Get ready for the fastest chili ever. This chili is not lacking at all in flavor even though it takes around 30 minutes from start to finish. Of course, the roasted chicken makes this possible to save a ton of time. If you’re on the go, you could combine all the ingredients in a slow cooker and cook on low for 6 hours. Super simple weeknight meal!
This recipe is perfect for all the leftover dark meat. The dark meat is tender and carries so much flavor. It will make your chili perfectly savory and delicious!
Dinner #3: Chicken Chili
Adapted from 5 Dollar Dinners’ Chicken Enchilada Chili
1 teaspoon beef bouillon base ($0.15)
1 (6-ounce) can tomato paste ($0.79)
3 tablespoons homemade taco seasoning ($0.10)
1 tablespoon chili powder ($0.05)
1 (15-ounce) can red beans, drained ($0.69)
1 (15-ounce) can black beans, rinsed and drained ($0.69)
1 (15-ounce) can diced tomatoes with green chilies ($1.00)
1 1/2 cups shredded roasted chicken ($3.20)
1/2 (12-ounce) bag frozen peppers and onions ($0.50)
- In a large saucepan over medium heat, whisk together the beef bouillon and the tomato paste, plus 1 cup water.
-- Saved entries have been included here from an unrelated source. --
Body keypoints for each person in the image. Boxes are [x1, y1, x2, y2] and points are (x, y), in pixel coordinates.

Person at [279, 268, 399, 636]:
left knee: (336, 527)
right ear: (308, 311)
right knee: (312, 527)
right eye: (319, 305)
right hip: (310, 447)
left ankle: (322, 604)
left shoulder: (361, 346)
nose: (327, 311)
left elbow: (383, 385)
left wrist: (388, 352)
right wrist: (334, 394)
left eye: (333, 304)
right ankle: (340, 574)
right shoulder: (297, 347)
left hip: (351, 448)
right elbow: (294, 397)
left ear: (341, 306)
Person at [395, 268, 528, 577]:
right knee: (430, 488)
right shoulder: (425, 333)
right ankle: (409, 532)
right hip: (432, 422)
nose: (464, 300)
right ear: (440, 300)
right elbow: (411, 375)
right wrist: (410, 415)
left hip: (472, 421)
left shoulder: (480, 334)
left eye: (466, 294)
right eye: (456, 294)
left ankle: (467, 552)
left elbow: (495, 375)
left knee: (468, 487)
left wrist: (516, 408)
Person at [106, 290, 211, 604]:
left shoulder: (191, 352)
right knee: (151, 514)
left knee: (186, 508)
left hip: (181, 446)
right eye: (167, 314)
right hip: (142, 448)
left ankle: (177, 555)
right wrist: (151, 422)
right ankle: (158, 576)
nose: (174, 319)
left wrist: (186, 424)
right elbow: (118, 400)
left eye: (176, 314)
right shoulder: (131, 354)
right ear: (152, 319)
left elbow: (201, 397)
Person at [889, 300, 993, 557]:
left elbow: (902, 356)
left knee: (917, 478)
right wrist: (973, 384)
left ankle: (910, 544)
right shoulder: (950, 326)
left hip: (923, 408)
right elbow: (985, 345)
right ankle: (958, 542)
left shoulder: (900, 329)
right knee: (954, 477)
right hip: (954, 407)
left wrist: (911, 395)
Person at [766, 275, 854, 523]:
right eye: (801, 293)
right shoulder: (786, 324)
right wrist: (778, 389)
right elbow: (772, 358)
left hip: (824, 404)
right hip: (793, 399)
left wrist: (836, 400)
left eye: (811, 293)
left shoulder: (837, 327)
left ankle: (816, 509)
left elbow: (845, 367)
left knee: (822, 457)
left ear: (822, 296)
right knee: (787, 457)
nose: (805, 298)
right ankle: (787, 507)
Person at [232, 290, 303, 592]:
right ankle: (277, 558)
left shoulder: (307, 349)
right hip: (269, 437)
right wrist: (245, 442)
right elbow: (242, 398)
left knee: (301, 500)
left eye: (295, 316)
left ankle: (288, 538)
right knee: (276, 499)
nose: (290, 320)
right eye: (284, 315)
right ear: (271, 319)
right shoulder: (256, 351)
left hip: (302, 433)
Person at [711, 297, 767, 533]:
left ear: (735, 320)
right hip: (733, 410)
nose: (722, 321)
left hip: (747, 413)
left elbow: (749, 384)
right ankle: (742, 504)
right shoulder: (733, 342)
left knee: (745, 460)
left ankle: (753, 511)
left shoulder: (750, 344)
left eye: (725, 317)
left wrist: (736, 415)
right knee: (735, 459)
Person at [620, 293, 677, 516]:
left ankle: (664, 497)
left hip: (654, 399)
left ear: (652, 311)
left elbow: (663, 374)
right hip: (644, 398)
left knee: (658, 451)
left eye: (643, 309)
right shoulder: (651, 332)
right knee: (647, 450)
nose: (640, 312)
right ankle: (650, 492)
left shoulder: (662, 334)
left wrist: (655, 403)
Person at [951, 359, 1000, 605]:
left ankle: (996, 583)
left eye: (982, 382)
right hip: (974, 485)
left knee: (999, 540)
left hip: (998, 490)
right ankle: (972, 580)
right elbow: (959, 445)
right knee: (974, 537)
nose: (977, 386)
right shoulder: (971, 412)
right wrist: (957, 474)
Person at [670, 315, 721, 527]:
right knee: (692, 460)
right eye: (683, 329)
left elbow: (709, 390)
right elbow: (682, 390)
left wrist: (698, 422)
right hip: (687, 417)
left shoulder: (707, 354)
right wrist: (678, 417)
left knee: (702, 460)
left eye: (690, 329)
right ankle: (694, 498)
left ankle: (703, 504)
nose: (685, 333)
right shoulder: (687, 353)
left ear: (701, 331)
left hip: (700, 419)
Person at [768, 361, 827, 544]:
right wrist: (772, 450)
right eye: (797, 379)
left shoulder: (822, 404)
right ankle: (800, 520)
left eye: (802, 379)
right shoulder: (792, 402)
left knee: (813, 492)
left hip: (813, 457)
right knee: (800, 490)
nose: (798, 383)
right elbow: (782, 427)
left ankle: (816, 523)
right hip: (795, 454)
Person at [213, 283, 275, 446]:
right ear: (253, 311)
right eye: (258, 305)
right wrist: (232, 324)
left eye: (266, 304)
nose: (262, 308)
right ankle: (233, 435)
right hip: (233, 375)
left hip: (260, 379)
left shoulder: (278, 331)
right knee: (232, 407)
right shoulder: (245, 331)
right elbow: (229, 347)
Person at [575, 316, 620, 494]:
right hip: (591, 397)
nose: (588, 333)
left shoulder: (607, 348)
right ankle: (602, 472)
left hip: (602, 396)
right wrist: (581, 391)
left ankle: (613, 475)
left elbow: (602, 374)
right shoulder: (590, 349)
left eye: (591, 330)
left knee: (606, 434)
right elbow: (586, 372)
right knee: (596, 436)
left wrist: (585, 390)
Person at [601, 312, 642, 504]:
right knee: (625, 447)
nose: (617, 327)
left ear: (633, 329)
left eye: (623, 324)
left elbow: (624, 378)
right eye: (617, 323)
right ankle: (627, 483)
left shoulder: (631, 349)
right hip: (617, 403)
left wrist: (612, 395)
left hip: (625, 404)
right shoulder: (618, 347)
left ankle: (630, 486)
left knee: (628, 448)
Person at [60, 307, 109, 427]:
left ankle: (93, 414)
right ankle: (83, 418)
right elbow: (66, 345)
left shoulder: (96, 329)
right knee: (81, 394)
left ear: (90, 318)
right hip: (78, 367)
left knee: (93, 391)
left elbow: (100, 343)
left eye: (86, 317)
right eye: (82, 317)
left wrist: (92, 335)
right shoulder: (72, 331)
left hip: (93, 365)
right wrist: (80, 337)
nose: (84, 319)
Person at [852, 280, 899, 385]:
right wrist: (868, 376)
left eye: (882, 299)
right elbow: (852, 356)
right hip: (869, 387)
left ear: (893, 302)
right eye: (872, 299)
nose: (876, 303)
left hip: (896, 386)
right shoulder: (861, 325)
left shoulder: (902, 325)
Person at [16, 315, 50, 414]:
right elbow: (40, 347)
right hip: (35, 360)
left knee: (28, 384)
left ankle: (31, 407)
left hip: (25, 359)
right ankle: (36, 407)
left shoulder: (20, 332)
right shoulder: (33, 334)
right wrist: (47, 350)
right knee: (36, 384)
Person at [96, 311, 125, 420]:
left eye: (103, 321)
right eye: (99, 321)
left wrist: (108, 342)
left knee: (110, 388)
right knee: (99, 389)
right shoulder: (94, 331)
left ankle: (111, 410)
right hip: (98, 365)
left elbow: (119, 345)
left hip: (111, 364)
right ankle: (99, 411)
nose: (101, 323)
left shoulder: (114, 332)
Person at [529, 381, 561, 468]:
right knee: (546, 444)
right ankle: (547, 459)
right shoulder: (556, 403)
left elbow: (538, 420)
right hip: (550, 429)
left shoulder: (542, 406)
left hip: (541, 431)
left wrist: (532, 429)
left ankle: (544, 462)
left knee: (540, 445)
Stir well to dissolve the bouillon.
- Stir in the homemade taco seasoning and chili powder. Add the red beans, black beans and canned tomatoes with green chilies. Stir through, and let simmer for 10 minutes.
- Stir in the chicken. Let simmer 15 minutes.
This meal costs $7.17 and serves four adults ($1.80 per serving).
The total cost for all 3 nutritious meals comes to $16.72. How’s that for eating well on a budget?
Of course, there is one more way to make this chicken go even further. Make chicken stock from the bones! Simply add onions, celery and salt to taste to the bones in a slow cooker. Cover everything with water, and simmer on low for 18–24 hours. This will produce a delicious, hearty chicken stock that you can use in soups and recipes that call for broth.